# Recorded information
^^^^^^^^

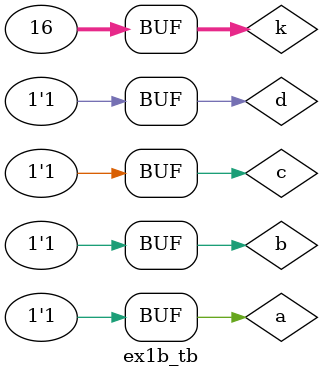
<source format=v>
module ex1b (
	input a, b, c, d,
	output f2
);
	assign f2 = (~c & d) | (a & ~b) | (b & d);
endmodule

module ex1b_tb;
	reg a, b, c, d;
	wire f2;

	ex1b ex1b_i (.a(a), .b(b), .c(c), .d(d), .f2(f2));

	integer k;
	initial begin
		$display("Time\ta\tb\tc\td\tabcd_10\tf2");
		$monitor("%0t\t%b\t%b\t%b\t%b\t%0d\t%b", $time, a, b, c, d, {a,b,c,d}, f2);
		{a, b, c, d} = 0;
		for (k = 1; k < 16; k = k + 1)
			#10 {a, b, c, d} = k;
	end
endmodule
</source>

^^^^^^^^

# What is required
What's needed is every record restated exactly, pictures excluded.

# Task answer
<source format=v>
module ex1b (
	input a, b, c, d,
	output f2
);
	assign f2 = (~c & d) | (a & ~b) | (b & d);
endmodule

module ex1b_tb;
	reg a, b, c, d;
	wire f2;

	ex1b ex1b_i (.a(a), .b(b), .c(c), .d(d), .f2(f2));

	integer k;
	initial begin
		$display("Time\ta\tb\tc\td\tabcd_10\tf2");
		$monitor("%0t\t%b\t%b\t%b\t%b\t%0d\t%b", $time, a, b, c, d, {a,b,c,d}, f2);
		{a, b, c, d} = 0;
		for (k = 1; k < 16; k = k + 1)
			#10 {a, b, c, d} = k;
	end
endmodule
</source>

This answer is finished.